Reading passage -
****************

Friday, April 24, 2015



But mother, do people get possessed by spirits of the dead?” I asked. I was eight years old then and I was frightened of the dark. Every night diligently my mother used to apply the vibhuti (holy ash) on my forehead before I went to bed, a habit which I have retained to this day and did it to my children till they grew up to ask “Papa do you really believe in all these things?” but they never objected. Even now when I visit them I repeat the procedure and they indulge me. This habit has never left me even after I had grown old enough to ask my mother “Do you really believe in all these things?” But she persisted and I never objected. Habits die hard I have learnt. On those rare occasions when I forget to do it, I would wake up in the middle of the night from a bad dream have a drink of water, pick up the vibhuti from the puja shelf, apply it on to my forehead and go back to bed and invariably to a sound sleep. To this day I have not questioned this ritual for it has become a part of my daily routine.

“Have you been listening to your grandmother’s stories about her childhood and her life in the village?”

“Yes Amma, she was telling me as to how one of her friends had been possessed by an evil spirit.”

“Oh that’s her favorite story which she keeps repeating to everyone. Well I shall tell her not to frighten you with such stories. You don’t have to be frightened of anything, just repeat all the prayers I have taught you and don’t think much about it” She replied trying to reassure me.

“But Amma” I persisted “is it true? Have you seen anything like this?”

“Well” she waited for some time as though in deep thought and then said “Yes I have, but I shall tell you about it some other time” and she ended the conversation.

****************

Listed records -

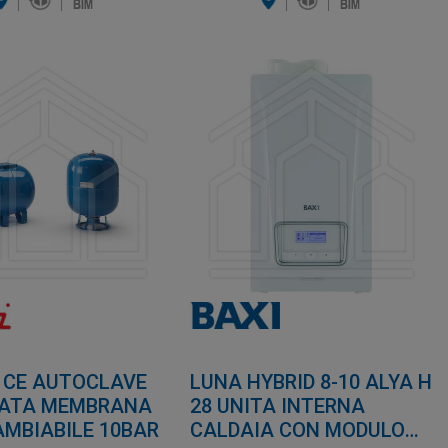
0 CE AUTOCLAVE
LUNA HYBRID 8-10 ALYA H
IATA MEMBRANA
28 UNITA INTERNA
AMBIABILE 10BAR
CALDAIA CON MODULO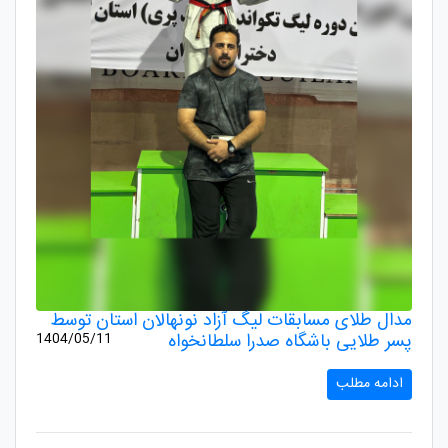
مدال طلای مسابقات لیگ آزاد نونهالان استان توسط
پسر طلایی باشگاه صدرا سلطانخواه
1404/05/11
ادامه مطلب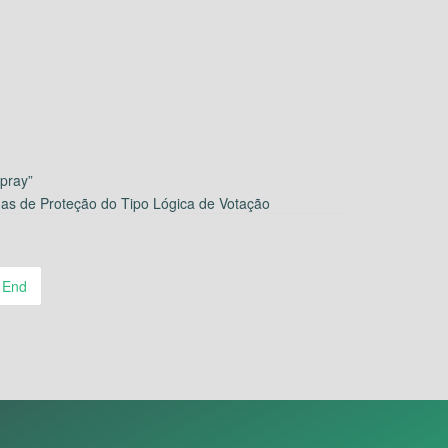
pray”
mas de Proteção do Tipo Lógica de Votação
End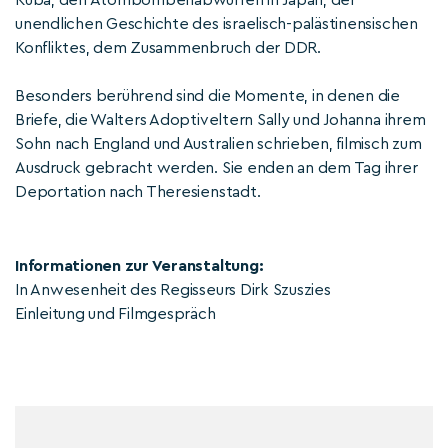
Kuba, den Atombombenabwürfen in Japan, der
unendlichen Geschichte des israelisch-palästinensischen
Konfliktes, dem Zusammenbruch der DDR.
Besonders berührend sind die Momente, in denen die
Briefe, die Walters Adoptiveltern Sally und Johanna ihrem
Sohn nach England und Australien schrieben, filmisch zum
Ausdruck gebracht werden. Sie enden an dem Tag ihrer
Deportation nach Theresienstadt.
Informationen zur Veranstaltung:
In Anwesenheit des Regisseurs Dirk Szuszies
Einleitung und Filmgespräch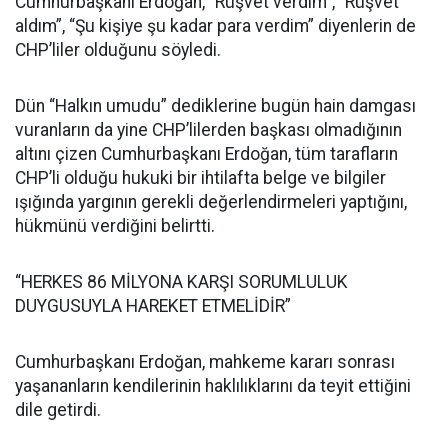
Cumhurbaşkanı Erdoğan, “Rüşvet verdim”, “Rüşvet
aldım”, “Şu kişiye şu kadar para verdim” diyenlerin de
CHP’liler olduğunu söyledi.
Dün “Halkın umudu” dediklerine bugün hain damgası
vuranların da yine CHP’lilerden başkası olmadığının
altını çizen Cumhurbaşkanı Erdoğan, tüm tarafların
CHP’li olduğu hukuki bir ihtilafta belge ve bilgiler
ışığında yargının gerekli değerlendirmeleri yaptığını,
hükmünü verdiğini belirtti.
“HERKES 86 MİLYONA KARŞI SORUMLULUK
DUYGUSUYLA HAREKET ETMELİDİR”
Cumhurbaşkanı Erdoğan, mahkeme kararı sonrası
yaşananların kendilerinin haklılıklarını da teyit ettiğini
dile getirdi.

****************

Parts of the exercise -
(A) Please answer these questions on the vibhuti story:
(i) How old was the narrator when asking whether people get possessed by spirits of the dead?
(ii) Where does the narrator get the vibhuti on nights when the ritual was forgotten?
(iii) According to the narrator's mother, whose favorite story is the one about a friend possessed by an evil spirit?
(B) Pick up the vibhuti story after its last sentence and carry it on.
The items have nothing to do with the vibhuti story.

Answers to the tasks -
(A)
(i) Eight years old.
(ii) From the puja shelf.
(iii) The narrator's grandmother's.

(B)
My father was a man of few words and he was never really interested in any of these things, but he did tell me once “See I have been away from the village for a long time now. May be I have also heard about such occurrences from my mother. I haven’t come across such cases myself. Some people believe that there are such things and there are others who believe that these are on account of psychological disorders. I don’t give it much thought and so should you.”

What had once been a fear turned to curiosity as I grew older and may be bolder. But that does not mean ‘I did not believe in all these things’. My mother did finally relate to me some of those stories which she said she had been a witness to. Now who would question or have reasons to doubt a mother’s word and that to at that young age? I listened as I sat clasping her hand lest I be borne away by an unseen hand.

“You know I have seen my own cousin being possessed by a spirit. It stayed in her body for twelve years before it finally left her” she said.

“But mother how did you all know she had been possessed? How did it happen?” I asked.

“As usual and as was the practice she had gone to the river along with her friends in the early morning for a bath. When she came back we found her eyes were very red and she had high fever. The doctor was called for and he gave some medicines to bring down the fever. All the while she had not spoken a single word. But we knew something was wrong as her movements were not normal and restlessness was evident. It was after the doctor had left and that my aunt went to her and applied the vibhuti on her forehead she shouted in an unnatural voice and in a dialect not common in our household that the ash was burning her forehead. She knocked the container from her mother’s hand and started abusing her. It was a completely different person we were seeing. Her face had contorted and the soft lines had disappeared. My aunt was a strong lady and she had seen too many of such happenings in the village to be put off. She was sure that her daughter had been possessed. She stood there and stared at her daughter and asked ‘Who are you?’ Her daughter replied ‘Muniamma’.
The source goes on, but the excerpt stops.